Investing in People is Investing in Growth
Investment bankers have been pilloried for their actions and blamed for the financial crisis we are in today. For ‘Investment’, substitute ‘gambling’.
The mantra has become ‘save, reduce our deficit, cut our overheads, tighten our belts, don’t spend but make do and mend’.
So where does all this leave learning and development?
Is it Optional?
Money spent on L&D is often regarded as a wild gamble that may or may not show any returns; and it’s been a constant challenge for L&D providers to quantify the business benefit of their work, and how it impacts on the bottom line.
In times of austerity, some companies take the approach of cutting what they call ‘discretionary spend’, and sadly, for L&D, it is often regarded as just that. It’s something we could readily do without. Take it or leave it. “We’ll switch it on again when times are good”.
Whilst L&D is considered a ‘discretionary’ activity it will always fall prey to this kind of erratic approach. And whilst we equate investment with gambling, the concept of investing in people will inevitably have to take a hit.
But it isn’t only Training that takes the hit. Your company is ultimately the biggest loser!
But dismissing training as irrelevant, ‘nice to have’ or dispensable on the basis of making a poor decision in the past is as absurd as saying “We bought the wrong software once so from now on we’re going to get by without any IT”.
It’s far too convenient to blame ‘training’ as a concept, rather than address why the training might not have delivered.
The truth is that Training CAN work and training DOES work. Developing staff to be better, more engaged, more knowledgeable, less vulnerable, more creative, more resourceful, more focused and more confident, pays enormous dividends for them, for your business, for your reputation in the market, for your investors, and for your customers who subsequently get a better service.
The onus lies with you to be clear about what it is you are trying to achieve and who is best placed to help you deliver it. If you contract the wrong supplier, they’ll supply you the wrong solution. It’s as simple as that.
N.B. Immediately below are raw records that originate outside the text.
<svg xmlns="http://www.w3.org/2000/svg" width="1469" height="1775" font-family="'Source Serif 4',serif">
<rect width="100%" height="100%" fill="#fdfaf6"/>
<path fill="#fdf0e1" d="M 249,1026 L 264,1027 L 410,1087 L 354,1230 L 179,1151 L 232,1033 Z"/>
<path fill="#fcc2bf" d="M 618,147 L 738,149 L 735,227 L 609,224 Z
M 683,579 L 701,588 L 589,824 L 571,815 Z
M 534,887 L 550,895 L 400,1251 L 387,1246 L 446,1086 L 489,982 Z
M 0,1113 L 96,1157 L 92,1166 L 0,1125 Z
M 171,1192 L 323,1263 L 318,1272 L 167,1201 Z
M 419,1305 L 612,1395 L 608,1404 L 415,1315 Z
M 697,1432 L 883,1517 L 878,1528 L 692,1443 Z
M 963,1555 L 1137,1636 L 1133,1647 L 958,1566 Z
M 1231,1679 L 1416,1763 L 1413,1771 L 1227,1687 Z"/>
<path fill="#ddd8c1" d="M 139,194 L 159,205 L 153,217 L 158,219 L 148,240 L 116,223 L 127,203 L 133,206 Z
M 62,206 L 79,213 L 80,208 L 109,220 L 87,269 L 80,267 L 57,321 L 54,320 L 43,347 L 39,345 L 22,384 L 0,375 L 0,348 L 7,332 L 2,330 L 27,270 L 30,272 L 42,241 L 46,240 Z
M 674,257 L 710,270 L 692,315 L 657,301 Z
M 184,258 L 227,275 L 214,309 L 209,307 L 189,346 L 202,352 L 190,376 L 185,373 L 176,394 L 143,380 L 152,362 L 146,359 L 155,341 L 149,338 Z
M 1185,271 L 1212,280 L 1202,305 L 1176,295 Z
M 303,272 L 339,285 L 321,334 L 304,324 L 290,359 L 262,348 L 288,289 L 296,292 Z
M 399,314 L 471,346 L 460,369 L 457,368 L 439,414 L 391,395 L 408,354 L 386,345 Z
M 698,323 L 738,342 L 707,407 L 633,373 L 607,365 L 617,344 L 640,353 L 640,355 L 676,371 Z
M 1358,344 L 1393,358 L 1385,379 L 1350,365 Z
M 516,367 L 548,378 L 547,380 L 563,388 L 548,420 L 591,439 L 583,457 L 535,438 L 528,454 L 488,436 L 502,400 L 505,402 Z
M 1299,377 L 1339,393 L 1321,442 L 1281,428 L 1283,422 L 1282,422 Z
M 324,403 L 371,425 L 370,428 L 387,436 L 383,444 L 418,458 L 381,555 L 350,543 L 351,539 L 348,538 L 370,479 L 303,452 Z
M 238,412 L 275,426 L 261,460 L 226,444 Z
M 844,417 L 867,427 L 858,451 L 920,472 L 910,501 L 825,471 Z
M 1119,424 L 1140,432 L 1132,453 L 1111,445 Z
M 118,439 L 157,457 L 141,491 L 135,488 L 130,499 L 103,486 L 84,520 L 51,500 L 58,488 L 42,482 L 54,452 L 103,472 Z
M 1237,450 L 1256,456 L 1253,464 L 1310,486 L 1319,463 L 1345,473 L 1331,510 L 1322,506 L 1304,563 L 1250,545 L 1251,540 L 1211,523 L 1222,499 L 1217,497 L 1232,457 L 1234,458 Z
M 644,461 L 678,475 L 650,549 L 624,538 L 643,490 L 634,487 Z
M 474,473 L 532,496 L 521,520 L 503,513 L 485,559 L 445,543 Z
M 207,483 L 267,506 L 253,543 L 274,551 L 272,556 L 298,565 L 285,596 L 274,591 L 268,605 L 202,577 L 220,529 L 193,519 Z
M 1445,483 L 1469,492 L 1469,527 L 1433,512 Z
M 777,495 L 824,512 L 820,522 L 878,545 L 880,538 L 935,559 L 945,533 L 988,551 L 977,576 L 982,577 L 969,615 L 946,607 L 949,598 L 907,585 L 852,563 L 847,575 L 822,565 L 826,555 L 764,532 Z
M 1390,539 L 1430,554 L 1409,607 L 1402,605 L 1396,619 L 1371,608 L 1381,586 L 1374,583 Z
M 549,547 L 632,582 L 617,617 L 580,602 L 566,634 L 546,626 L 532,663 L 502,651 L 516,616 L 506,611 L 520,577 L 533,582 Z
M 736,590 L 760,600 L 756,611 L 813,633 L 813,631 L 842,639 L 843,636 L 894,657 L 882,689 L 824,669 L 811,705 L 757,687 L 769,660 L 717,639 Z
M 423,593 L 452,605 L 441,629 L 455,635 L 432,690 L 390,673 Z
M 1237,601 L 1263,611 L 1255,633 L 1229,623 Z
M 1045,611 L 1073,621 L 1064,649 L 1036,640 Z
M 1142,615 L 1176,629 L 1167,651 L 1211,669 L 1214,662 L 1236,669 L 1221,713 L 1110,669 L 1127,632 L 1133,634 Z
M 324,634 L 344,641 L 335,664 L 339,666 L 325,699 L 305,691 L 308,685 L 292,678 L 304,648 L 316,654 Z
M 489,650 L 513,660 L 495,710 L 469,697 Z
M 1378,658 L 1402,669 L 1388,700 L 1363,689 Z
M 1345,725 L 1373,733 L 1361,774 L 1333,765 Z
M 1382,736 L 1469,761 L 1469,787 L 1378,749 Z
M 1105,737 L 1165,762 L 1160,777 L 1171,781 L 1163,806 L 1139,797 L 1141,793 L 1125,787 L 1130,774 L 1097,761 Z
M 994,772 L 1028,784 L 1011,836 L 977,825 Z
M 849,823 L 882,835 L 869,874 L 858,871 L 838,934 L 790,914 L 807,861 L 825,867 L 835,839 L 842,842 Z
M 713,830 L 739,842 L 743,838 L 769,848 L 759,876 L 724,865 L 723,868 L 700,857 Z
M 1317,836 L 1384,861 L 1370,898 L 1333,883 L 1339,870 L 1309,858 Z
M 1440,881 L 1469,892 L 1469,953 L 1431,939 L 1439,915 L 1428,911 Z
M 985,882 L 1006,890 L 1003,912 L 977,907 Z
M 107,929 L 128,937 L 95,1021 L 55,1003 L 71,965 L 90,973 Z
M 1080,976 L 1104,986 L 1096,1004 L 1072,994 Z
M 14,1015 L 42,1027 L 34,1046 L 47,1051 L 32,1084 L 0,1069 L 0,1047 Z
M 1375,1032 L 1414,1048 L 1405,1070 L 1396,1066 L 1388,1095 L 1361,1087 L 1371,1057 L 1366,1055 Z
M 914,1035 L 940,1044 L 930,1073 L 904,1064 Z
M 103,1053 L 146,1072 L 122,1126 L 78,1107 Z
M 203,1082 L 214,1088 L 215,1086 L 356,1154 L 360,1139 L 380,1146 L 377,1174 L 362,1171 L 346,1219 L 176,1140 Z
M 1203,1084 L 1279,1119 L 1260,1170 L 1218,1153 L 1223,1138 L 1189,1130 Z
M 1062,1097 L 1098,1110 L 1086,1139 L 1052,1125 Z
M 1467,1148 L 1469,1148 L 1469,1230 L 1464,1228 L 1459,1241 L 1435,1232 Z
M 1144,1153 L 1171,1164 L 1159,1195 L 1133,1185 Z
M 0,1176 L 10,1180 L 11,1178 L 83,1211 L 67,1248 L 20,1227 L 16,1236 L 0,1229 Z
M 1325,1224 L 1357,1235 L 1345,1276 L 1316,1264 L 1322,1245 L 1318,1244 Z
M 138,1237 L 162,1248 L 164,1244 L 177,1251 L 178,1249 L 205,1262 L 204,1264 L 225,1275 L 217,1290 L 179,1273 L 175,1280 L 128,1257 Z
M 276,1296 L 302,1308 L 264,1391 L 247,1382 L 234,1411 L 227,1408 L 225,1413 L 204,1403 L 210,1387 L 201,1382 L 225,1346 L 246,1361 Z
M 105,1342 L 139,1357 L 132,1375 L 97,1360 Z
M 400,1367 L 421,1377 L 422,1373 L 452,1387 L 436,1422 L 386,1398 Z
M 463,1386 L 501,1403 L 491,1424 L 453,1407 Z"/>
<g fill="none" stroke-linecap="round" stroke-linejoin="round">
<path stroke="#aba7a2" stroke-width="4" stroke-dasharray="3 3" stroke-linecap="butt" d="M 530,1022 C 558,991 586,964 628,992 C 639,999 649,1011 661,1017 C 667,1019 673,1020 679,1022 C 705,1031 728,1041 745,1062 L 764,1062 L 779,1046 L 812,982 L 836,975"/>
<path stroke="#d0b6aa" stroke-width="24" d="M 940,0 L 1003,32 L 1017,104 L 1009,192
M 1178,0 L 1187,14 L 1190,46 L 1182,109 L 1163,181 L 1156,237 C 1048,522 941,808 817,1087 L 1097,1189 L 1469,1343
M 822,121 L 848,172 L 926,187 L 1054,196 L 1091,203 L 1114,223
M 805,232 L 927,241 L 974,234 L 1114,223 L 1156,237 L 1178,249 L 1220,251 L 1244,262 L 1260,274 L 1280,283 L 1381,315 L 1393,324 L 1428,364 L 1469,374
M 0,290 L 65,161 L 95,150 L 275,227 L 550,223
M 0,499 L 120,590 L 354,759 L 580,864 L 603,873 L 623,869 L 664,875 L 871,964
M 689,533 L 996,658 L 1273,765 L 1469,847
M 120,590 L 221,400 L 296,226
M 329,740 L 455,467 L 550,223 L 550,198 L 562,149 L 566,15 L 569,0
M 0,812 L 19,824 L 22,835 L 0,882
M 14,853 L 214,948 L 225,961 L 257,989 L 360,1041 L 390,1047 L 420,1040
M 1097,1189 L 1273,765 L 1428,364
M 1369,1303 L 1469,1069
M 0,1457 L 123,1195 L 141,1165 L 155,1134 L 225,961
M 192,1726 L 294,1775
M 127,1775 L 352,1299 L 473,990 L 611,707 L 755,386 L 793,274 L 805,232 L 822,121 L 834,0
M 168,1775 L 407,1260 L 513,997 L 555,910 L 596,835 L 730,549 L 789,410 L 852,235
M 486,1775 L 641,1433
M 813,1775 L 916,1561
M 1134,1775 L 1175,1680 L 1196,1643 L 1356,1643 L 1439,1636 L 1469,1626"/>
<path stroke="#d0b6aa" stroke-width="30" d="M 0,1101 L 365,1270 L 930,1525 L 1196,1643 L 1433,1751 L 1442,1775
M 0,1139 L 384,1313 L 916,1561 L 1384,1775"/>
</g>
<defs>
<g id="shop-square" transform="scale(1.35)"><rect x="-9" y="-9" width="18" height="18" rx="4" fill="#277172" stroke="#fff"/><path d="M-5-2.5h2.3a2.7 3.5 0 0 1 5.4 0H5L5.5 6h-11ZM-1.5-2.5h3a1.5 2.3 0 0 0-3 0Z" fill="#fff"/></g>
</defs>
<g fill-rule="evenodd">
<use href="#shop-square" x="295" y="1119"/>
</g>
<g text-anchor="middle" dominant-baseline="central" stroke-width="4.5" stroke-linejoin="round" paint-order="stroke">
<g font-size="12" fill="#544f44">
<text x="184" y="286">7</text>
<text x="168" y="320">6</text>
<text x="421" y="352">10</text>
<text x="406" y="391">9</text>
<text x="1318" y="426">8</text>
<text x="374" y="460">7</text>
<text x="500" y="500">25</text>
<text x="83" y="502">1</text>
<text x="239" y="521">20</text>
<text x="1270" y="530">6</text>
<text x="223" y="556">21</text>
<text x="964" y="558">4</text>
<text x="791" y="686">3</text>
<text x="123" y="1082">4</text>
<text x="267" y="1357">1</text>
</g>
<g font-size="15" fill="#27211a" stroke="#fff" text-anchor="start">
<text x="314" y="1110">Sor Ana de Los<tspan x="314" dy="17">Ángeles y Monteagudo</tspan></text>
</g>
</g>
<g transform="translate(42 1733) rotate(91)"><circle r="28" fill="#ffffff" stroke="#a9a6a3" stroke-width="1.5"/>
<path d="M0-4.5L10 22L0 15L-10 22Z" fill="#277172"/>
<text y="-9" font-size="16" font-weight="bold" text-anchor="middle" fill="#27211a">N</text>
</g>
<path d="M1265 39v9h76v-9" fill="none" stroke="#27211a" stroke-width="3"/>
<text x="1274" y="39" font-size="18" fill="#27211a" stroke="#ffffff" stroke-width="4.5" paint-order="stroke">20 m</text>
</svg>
So we don’t need to shy away from tough questions when deciding whether or not to invest in training. It’s right that we should ask these questions:
How much bang will I get from my buck?
If I tie up some cash now on training, how will this translate into something more valuable than my original spend?
Over time, will I gain something which is at least equal to what I put in?
What will I fail to achieve if I fail to invest?
Is this a wild gamble or is there a reasonable chance of a return?
What is the return I’m looking for?
If I choose not to spend, what are the consequences?
The dividends you get from professional and well-executed training and many and diverse. Here are a few of them to start with. Better trained staff:
Are more committed to the organisation that invested in them, and are more likely to stay with the company for the medium to long term
Feel a sense of belonging and loyalty to the organisation which shows itself in reduced periods of absence
Attuned to learning, and less fearful of taking on new things. This gives them a greater receptivity to change
Use their strengths more frequently , thereby bolstering the value they bring to their role
Have up-to-date skills which ensure they can operate in a competitive and ever-evolving market
Are able to operate without the need of constant supervision, freeing up managers to play a more valuable role
Some of these benefits will be easier to measure in numerical terms, but there can be no denying the positive impact training has on morale & skill levels when it is properly identified, resourced and delivered.
Choosing not to invest in training means that you are choosing to say ‘goodbye’ to the benefits listed above. Can you really do that? Can your business really afford to do without?
If you want to know what value is derived from training, skill development, management development and career development; just ask yourself this question:
“Would I want to work for a company that did none of this?”
But perhaps the more provocative question to ask is, “how long could a company survive if it did none of this?”